Pharmacokinetic and pharmacodynamic studies for drugs in reptiles are vast, but species-specific data are often hard to come by. This means that clinicians may need to extrapolate data from other reptile species when faced with even commonly treated reptile species. A comprehensive exotics formulary is an important tool for any clinician treating reptiles, as there are several studies showing that commonly used analgesics do not work in certain species at specific doses.

A quick-fire guide to anaesthetising reptilian patients

Premedication and induction

Premedication should include a sedative, together with an analgesic drug if the procedure to be performed is deemed painful. As it is difficult to determine whether a reptile patient is experiencing pain, clinicians should consider whether the procedure is painful to other species and always assume that a procedure will elicit pain if there are no data.

Local anaesthetics should also be considered and can be given locally, as well as intrathecally, to provide regional analgesia to the hindlimbs and cloaca (Mans, 2014).

Induction can be administered as intramuscular or intravenous injections (Figure 5), or with inhalational agents.
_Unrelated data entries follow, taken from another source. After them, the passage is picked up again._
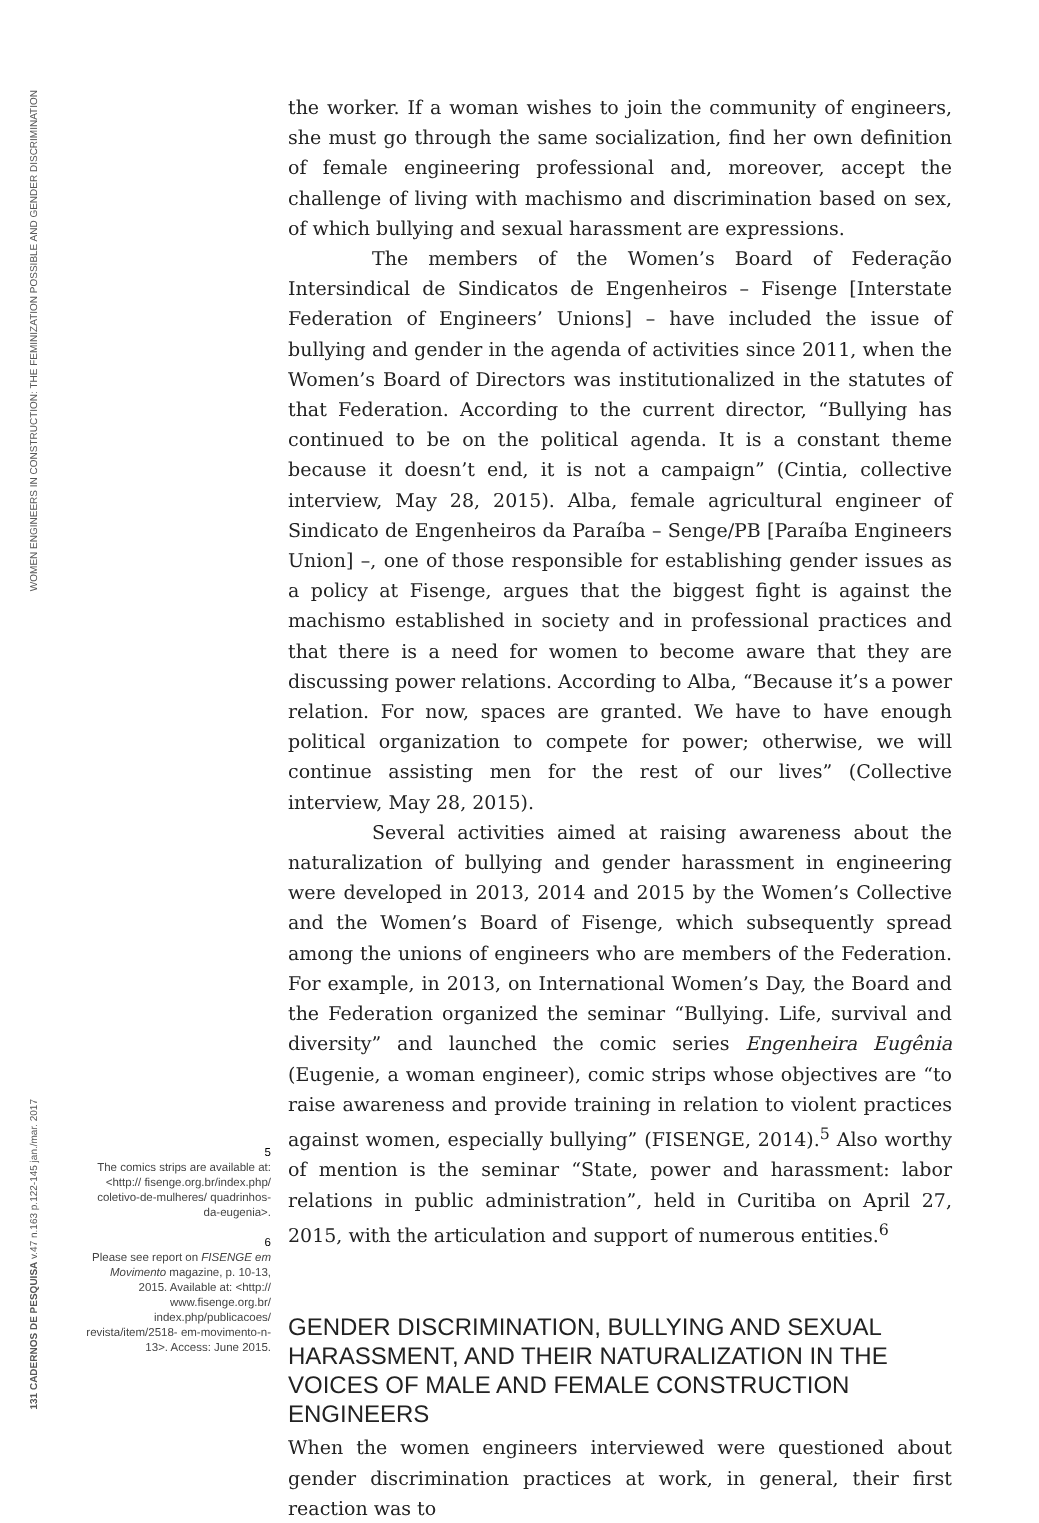WOMEN ENGINEERS IN CONSTRUCTION: THE FEMINIZATION POSSIBLE AND GENDER DISCRIMINATION
131 CADERNOS DE PESQUISA v.47 n.163 p.122-145 jan./mar. 2017
the worker. If a woman wishes to join the community of engineers, she must go through the same socialization, find her own definition of female engineering professional and, moreover, accept the challenge of living with machismo and discrimination based on sex, of which bullying and sexual harassment are expressions.
The members of the Women’s Board of Federação Intersindical de Sindicatos de Engenheiros – Fisenge [Interstate Federation of Engineers’ Unions] – have included the issue of bullying and gender in the agenda of activities since 2011, when the Women’s Board of Directors was institutionalized in the statutes of that Federation. According to the current director, “Bullying has continued to be on the political agenda. It is a constant theme because it doesn’t end, it is not a campaign” (Cintia, collective interview, May 28, 2015). Alba, female agricultural engineer of Sindicato de Engenheiros da Paraíba – Senge/PB [Paraíba Engineers Union] –, one of those responsible for establishing gender issues as a policy at Fisenge, argues that the biggest fight is against the machismo established in society and in professional practices and that there is a need for women to become aware that they are discussing power relations. According to Alba, “Because it’s a power relation. For now, spaces are granted. We have to have enough political organization to compete for power; otherwise, we will continue assisting men for the rest of our lives” (Collective interview, May 28, 2015).
Several activities aimed at raising awareness about the naturalization of bullying and gender harassment in engineering were developed in 2013, 2014 and 2015 by the Women’s Collective and the Women’s Board of Fisenge, which subsequently spread among the unions of engineers who are members of the Federation. For example, in 2013, on International Women’s Day, the Board and the Federation organized the seminar “Bullying. Life, survival and diversity” and launched the comic series Engenheira Eugênia (Eugenie, a woman engineer), comic strips whose objectives are “to raise awareness and provide training in relation to violent practices against women, especially bullying” (FISENGE, 2014).<sup>5</sup> Also worthy of mention is the seminar “State, power and harassment: labor relations in public administration”, held in Curitiba on April 27, 2015, with the articulation and support of numerous entities.<sup>6</sup>
GENDER DISCRIMINATION, BULLYING AND SEXUAL HARASSMENT, AND THEIR NATURALIZATION IN THE VOICES OF MALE AND FEMALE CONSTRUCTION ENGINEERS
When the women engineers interviewed were questioned about gender discrimination practices at work, in general, their first reaction was to
5
The comics strips are available at: <http:// fisenge.org.br/index.php/ coletivo-de-mulheres/ quadrinhos-da-eugenia>.
6
Please see report on FISENGE em Movimento magazine, p. 10-13, 2015. Available at: <http:// www.fisenge.org.br/ index.php/publicacoes/ revista/item/2518- em-movimento-n-13>. Access: June 2015.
However, many species will hold their breath when they smell an inhalational agent; due to intracardiac shunting, many reptiles can hold their breath for a prolonged period of time.

Once the patient has been induced, intubation should be performed and the ET tube secured in place (Figure 6).

Maintenance

Once the patient has been induced, anaesthesia can be maintained with an intravenous or inhalational anaesthetic. Due to ease of administration, inhalational anaesthesia is often used; however, consideration needs to be given to how inhalational agents are distributed throughout the body.

The direction of cardiac shunting can be under sympathetic or parasympathetic control. Increased parasympathetic tone results in decreased pulmonary blood flow, whereas increased sympathetic tone increases pulmonary blood flow (Sladky and Mans, 2012). Fortunately, this can be manipulated: the administration of adrenaline increases the sympathetic tone, resulting in increased pulmonary blood flow and cardiac output. The administration of intramuscular adrenaline at the cessation of anaesthesia has also been shown to significantly reduce recovery times in crocodilian patients (Gatson et al., 2017).

Monitoring

While under anaesthesia, vital parameters can be monitored.

  • Heart rate can be monitored via direct visualisation or a Doppler device, which can be positioned directly over the heart (Figure 7)
  • As IPPV is required when the patient is at an adequate depth of anaesthesia, the respiratory rate can be manually determined
  • Because of cardiac shunting, exhaled carbon dioxide is not always representative of the partial pressure of carbon dioxide within the circulation, so capnography is not always accurate in reptile patients
  • The withdrawal reflex is often used and is often the most reliable method to determine the anaesthetic plane. In snakes, the righting reflex can be used in place of limb withdrawal reflexes

Recovery

During anaesthesia and recovery, care should be taken to keep the patient at their POTZ.

When a patient is in the recovery phase of anaesthesia, it is important to keep in mind that oxygen is a ventilatory depressant in reptile patients (Sladky and Mans, 2012). Therefore, keeping them on oxygen alone at recovery is likely to result in breath holding. Instead, room air should be provided via IPPV until the patient is consistently spontaneously ventilating (Figure 8).

Once anaesthesia has been completed, patients often take several hours to recover and should be monitored for re-narcotisation until they are conscious and ambulating without assistance.

FIGURE (8) A leopard gecko in anaesthetic recovery. The patient remains intubated and connected to an Ambu-bag, which can provide IPPV with room air. A dose of adrenaline has been drawn up in case there is evidence of re-narcotisation

Conclusion

Anaesthesia can be carried out relatively easily and safely in reptiles, as long as clinicians are aware of the anatomical and physiological oddities of each species. Proper preparation for an anaesthetic in a reptile patient is essential for the best outcome.